The next day, Alston took a trip to the emergency room and was later diagnosed with acute myeloid leukemia (AML), a form of cancer that starts in the bone marrow and can quickly spread to the blood and other parts of the body.

As tough as it was to hear the diagnosis, Alston said one of the hardest parts was coming to terms with the idea that his season was over and he’d miss the Knights’ first-ever postseason appearance.

Determined to get back onto the court, Alston went through a series of treatments and, right before Christmas of 2018, he found out he was in remission.

In March 2019, Alston underwent a bone marrow transplant aimed at keeping him in remission and, as of now, is still cancer-free.

“According to the doctor, he said from that point, I’ve got to go five years before he uses the word ‘cured,’” Alston told the News + Record last October, “but so far, my appointments have been going well.”

“Getting to know Coach Alston, even when he had cancer and was sick, he was always upbeat and positive,” Fields recalled. “You would’ve thought he’d won the lottery. … He always said, ‘We’re going to make it through. It’s going to be all right.’”

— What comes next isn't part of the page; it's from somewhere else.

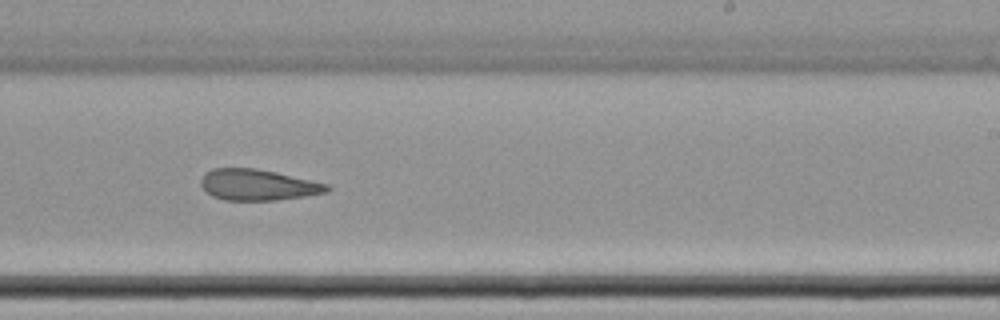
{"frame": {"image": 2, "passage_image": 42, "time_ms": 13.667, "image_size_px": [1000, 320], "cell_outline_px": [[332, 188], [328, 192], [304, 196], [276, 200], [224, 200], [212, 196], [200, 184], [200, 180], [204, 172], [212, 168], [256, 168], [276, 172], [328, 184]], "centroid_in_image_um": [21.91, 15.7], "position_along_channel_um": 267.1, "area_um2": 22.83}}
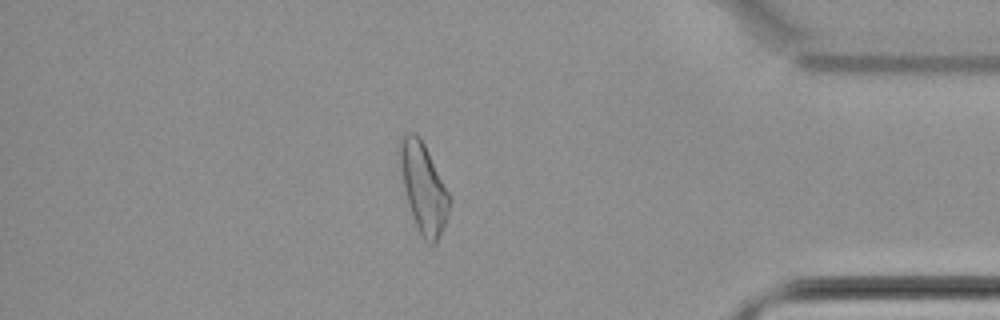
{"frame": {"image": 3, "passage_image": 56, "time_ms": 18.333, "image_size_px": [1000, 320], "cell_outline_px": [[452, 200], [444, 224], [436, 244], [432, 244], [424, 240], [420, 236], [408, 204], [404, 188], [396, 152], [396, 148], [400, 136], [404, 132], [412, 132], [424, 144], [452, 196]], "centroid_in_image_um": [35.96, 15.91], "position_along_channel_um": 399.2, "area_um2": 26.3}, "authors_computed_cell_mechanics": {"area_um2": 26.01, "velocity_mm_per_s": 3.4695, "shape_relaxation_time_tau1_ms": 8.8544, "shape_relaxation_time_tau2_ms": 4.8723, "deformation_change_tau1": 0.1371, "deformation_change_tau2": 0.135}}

Alston rejoined the Knights after a year off in 2019-20 — when the team was coached by Holley Hall, who led them to a 16-12 record and a playoff berth — and posted back-to-back winning seasons before he stepped down this offseason.

Chatham Charter improved each season under Alston, never having fewer wins than it did the season before — aside from the COVID-shortened 2020-21 season, where the Knights went 5-4.

“I remember a saying from Burton Cates up there at Eastern Randolph … he said something along the lines of, ‘Leave the program better than you found it,’” Alston said. “I think we accomplished that (at Chatham Charter).”

In his next step, Alston has the opportunity to take over the volleyball team at his alma mater, a team that he said he believes has been trending in the right direction.

“At Jordan-Matthews, hopefully, everything will fall in place and they can look up and feel like we’re going in the right direction,” Alston said. “I just love teaching the game. … Hopefully, we can have a great run of success down there.”